## Saved entries
'''
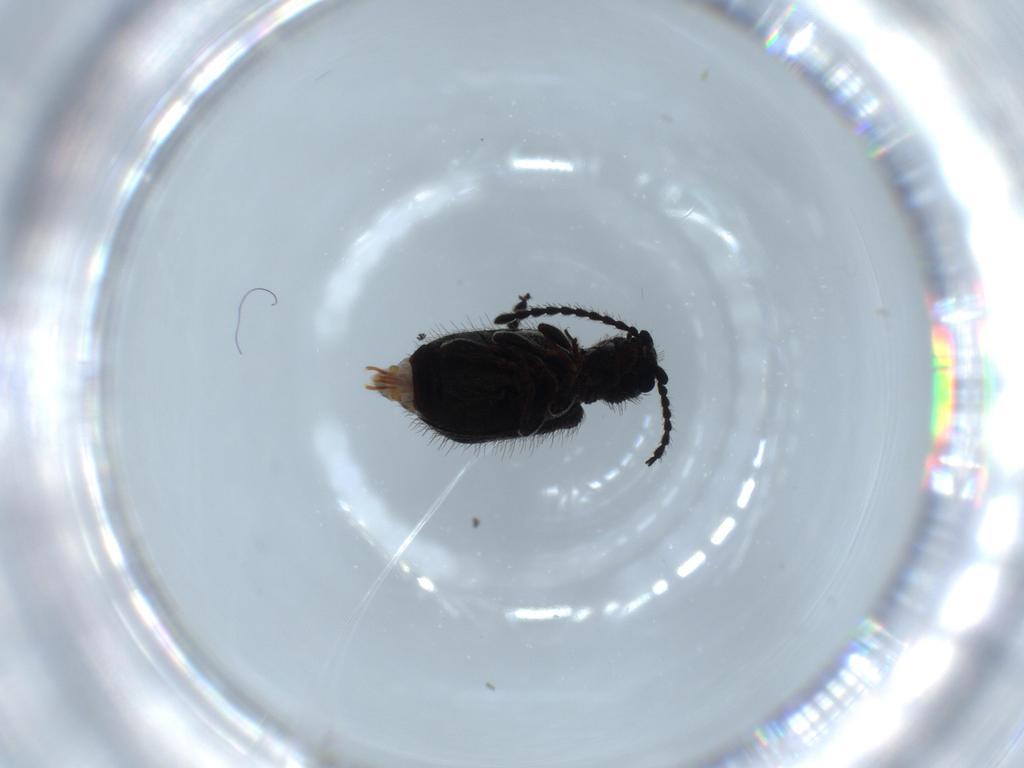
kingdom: Animalia
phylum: Arthropoda
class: Insecta
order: Coleoptera
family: Ptinidae
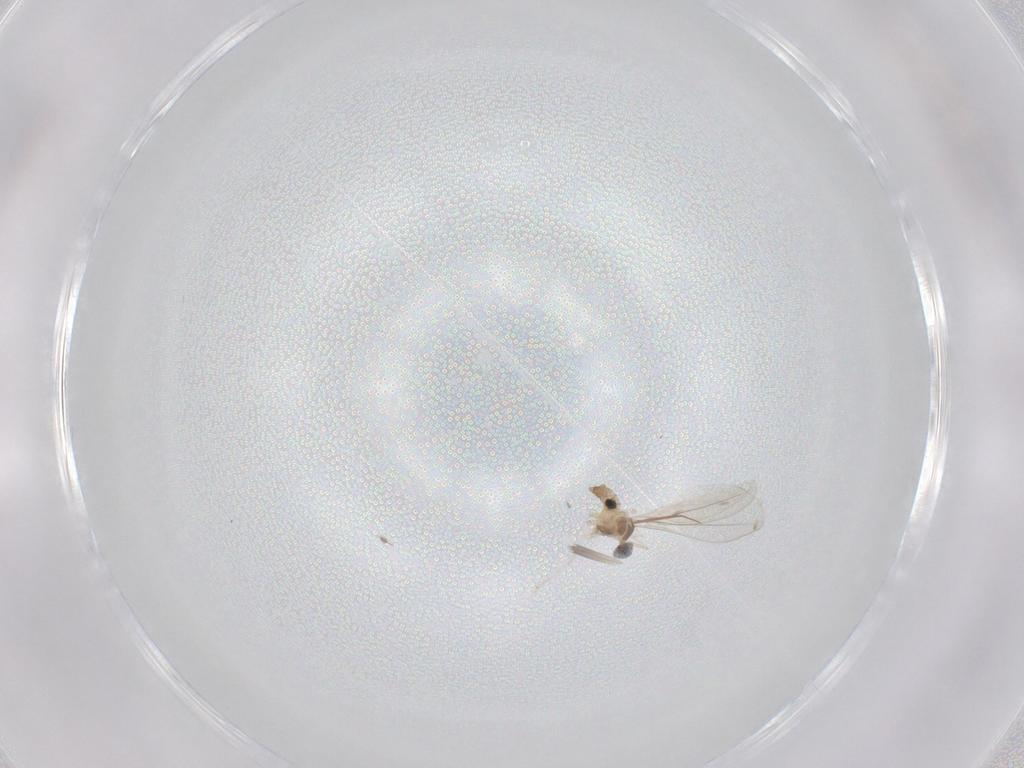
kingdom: Animalia
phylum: Arthropoda
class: Insecta
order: Diptera
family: Cecidomyiidae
'''
## YOUR OBJECTIVE
Rename "phylum" to "division" throughout the material and give every line again with nothing else changed. Leave the pictures out.

## EXPECTED ANSWER
kingdom: Animalia
division: Arthropoda
class: Insecta
order: Coleoptera
family: Ptinidae
kingdom: Animalia
division: Arthropoda
class: Insecta
order: Diptera
family: Cecidomyiidae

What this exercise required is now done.